● **ACTION ITEM**:
Check every line of the data for the string "tường" and copy the ones that have it.

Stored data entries
╭──
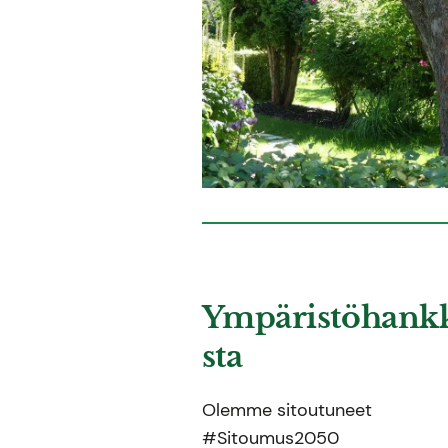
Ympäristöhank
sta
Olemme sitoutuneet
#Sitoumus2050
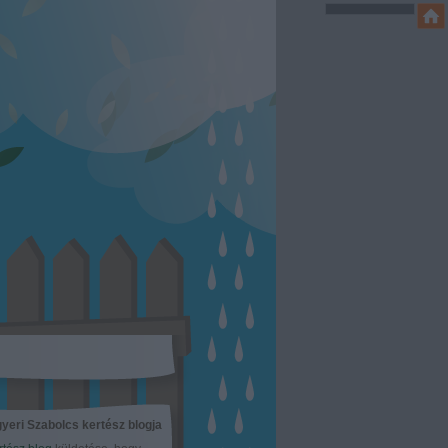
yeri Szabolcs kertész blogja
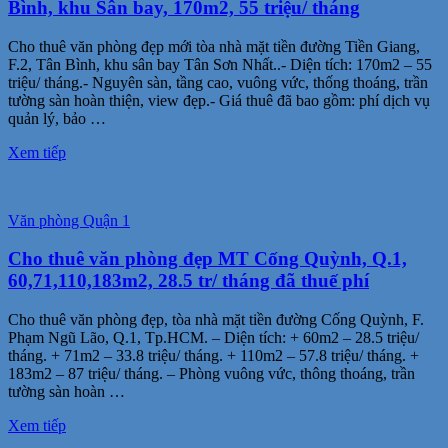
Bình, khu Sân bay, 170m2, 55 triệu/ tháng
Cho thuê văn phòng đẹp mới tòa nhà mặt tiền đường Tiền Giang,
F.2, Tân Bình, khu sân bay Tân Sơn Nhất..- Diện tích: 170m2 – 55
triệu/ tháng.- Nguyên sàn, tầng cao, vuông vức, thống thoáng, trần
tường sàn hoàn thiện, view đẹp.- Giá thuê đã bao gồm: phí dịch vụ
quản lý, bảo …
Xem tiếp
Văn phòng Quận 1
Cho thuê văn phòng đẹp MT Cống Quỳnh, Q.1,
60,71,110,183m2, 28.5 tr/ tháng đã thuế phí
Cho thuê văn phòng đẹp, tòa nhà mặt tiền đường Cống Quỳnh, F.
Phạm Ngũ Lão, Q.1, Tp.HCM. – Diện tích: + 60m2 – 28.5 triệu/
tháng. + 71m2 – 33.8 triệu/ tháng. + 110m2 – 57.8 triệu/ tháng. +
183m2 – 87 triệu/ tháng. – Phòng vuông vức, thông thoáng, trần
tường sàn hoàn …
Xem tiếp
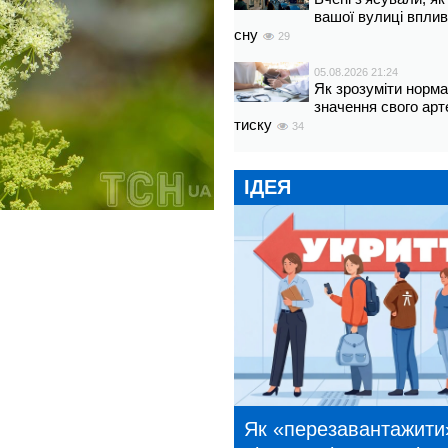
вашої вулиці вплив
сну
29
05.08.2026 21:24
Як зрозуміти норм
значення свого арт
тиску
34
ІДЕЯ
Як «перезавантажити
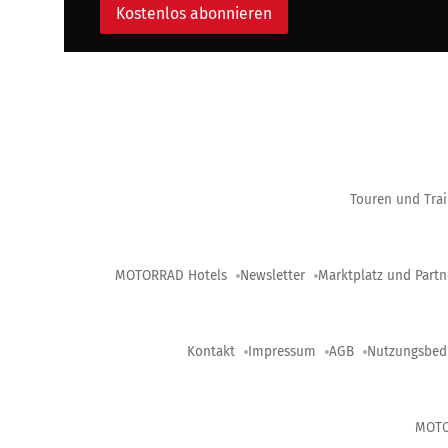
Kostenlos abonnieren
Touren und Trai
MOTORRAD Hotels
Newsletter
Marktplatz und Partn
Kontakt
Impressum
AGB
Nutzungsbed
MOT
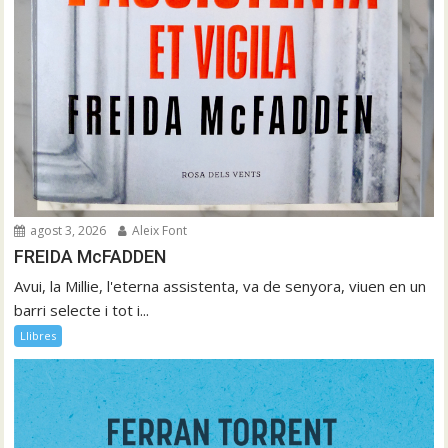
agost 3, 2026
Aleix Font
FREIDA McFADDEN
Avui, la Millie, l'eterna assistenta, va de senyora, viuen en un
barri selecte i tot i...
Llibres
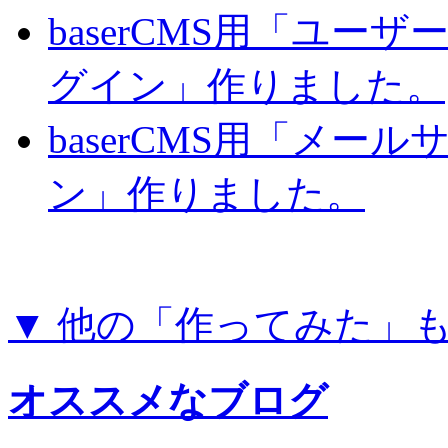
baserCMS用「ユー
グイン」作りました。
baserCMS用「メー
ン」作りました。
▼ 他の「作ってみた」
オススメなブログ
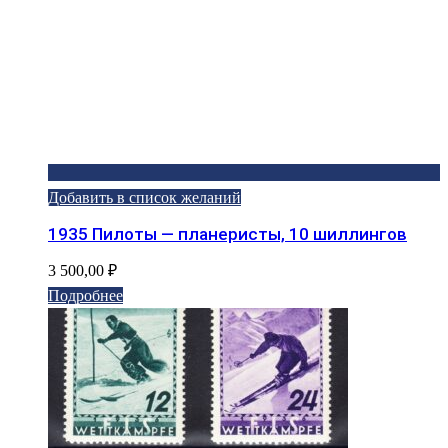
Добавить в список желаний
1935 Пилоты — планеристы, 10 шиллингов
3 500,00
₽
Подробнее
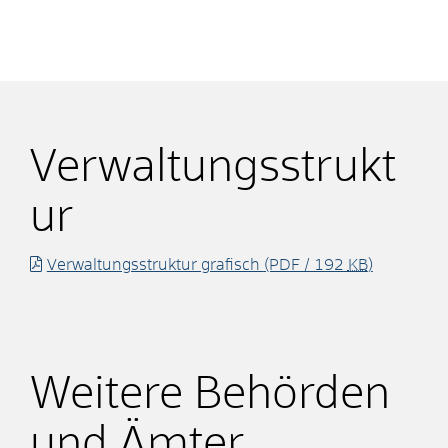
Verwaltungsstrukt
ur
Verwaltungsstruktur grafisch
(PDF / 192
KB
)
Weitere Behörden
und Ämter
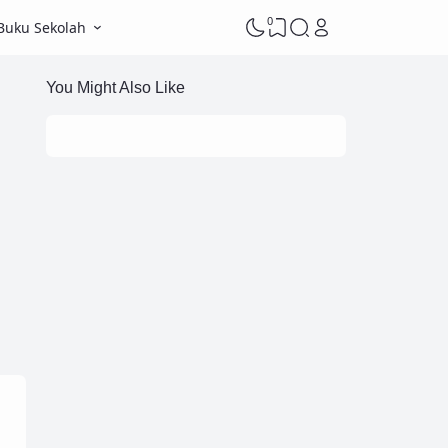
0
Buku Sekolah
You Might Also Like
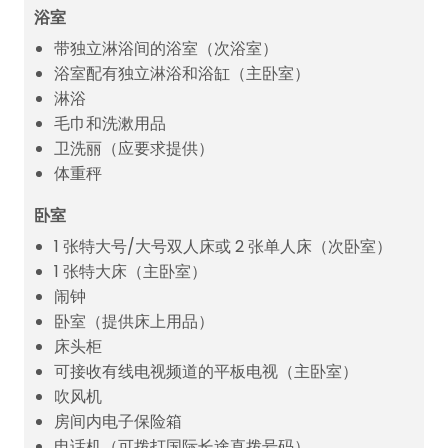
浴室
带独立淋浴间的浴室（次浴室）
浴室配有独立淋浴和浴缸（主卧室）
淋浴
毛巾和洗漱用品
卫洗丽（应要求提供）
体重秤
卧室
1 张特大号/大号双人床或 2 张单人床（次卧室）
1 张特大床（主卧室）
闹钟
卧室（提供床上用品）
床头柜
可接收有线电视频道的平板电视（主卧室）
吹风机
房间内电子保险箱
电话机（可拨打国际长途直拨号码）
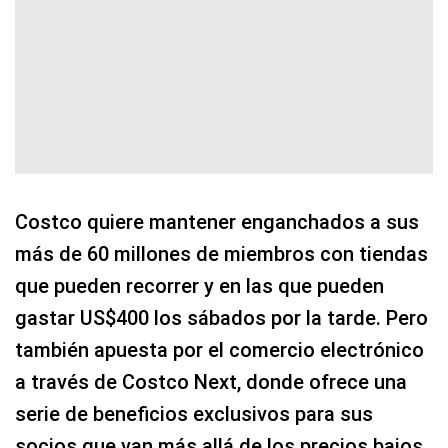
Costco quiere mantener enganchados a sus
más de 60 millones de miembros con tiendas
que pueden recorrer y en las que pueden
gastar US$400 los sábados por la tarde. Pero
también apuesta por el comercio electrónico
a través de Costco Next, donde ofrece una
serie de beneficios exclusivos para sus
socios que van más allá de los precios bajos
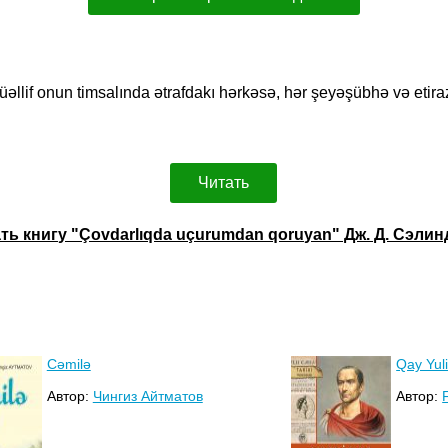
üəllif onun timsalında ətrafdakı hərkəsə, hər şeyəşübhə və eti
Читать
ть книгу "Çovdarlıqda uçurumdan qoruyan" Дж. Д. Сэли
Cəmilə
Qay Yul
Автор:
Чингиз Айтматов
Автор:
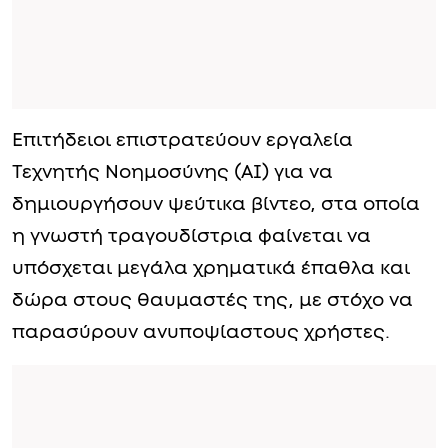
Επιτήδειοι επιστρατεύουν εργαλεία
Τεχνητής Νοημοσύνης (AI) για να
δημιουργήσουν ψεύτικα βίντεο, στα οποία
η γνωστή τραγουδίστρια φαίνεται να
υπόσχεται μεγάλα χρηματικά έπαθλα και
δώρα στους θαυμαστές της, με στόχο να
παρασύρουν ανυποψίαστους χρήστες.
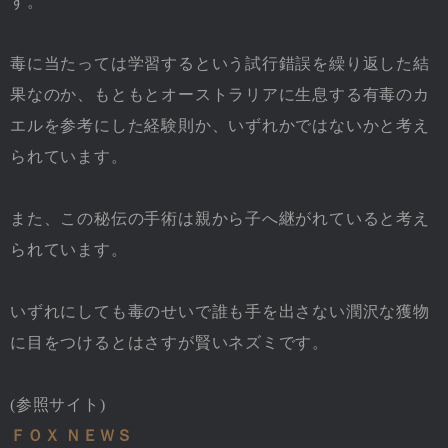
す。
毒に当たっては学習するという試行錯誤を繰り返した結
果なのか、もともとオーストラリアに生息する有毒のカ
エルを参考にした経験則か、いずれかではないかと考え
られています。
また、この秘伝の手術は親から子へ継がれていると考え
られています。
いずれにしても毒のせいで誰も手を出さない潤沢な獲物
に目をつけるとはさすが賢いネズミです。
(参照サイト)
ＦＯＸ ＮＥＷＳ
╰──
● **ANSWER**:
tường sàn hoàn thiện, view đẹp.- Giá thuê đã bao gồm: phí dịch vụ
tường sàn hoàn …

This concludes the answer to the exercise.